Final Answer:
The language {w∣w has the same number of a's as b's} over {a,b}* is not regular. This can be proven using closure properties and the fact that {aᵃ bⁿ∣n≥0} is not regular.
Step-by-step explanation:
To show that the language {w∣w has the same number of a's as b's} is not regular, we utilize the fact that {aᵃ bⁿ∣n≥0} is not regular. Assume, for contradiction, that the language {w∣w has the same number of a's as b's} is regular. Then, we can use closure properties of regular languages to manipulate it. By applying operations such as concatenation, union, and intersection on regular languages, we would expect to preserve regularity.
Consider the language L = {aᵃ bⁿ aᵃ∣n≥0}. This language can be obtained by concatenating the non-regular language {aᵃ bⁿ∣n≥0} with a regular language {aᵃ}. If the language {w∣w has the same number of a's as b's} were regular, then L would also be regular due to closure properties.
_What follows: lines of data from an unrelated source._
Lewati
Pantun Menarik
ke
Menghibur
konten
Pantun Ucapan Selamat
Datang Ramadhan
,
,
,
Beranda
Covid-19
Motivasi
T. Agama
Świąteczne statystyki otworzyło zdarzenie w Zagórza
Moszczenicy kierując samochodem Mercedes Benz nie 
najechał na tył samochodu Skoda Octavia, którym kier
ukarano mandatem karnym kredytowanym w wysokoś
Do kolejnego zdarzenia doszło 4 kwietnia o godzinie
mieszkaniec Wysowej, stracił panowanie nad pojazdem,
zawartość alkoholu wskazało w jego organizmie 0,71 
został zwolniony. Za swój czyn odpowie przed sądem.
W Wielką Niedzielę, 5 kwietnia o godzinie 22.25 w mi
However, L includes strings where the count of a's before and after b's must be the same, violating the conditions for a non-regular language. This contradiction proves that the language {w∣w has the same number of a's as b's} cannot be regular.
Therefore, by utilizing closure properties of regular languages and assuming the language {w∣w has the same number of a's as b's} is regular, we reach a contradiction with the non-regular language {aᵃ bⁿ∣n≥0}. Thus, it can be concluded that the language {w∣w has the same number of a's as b's} is not regular.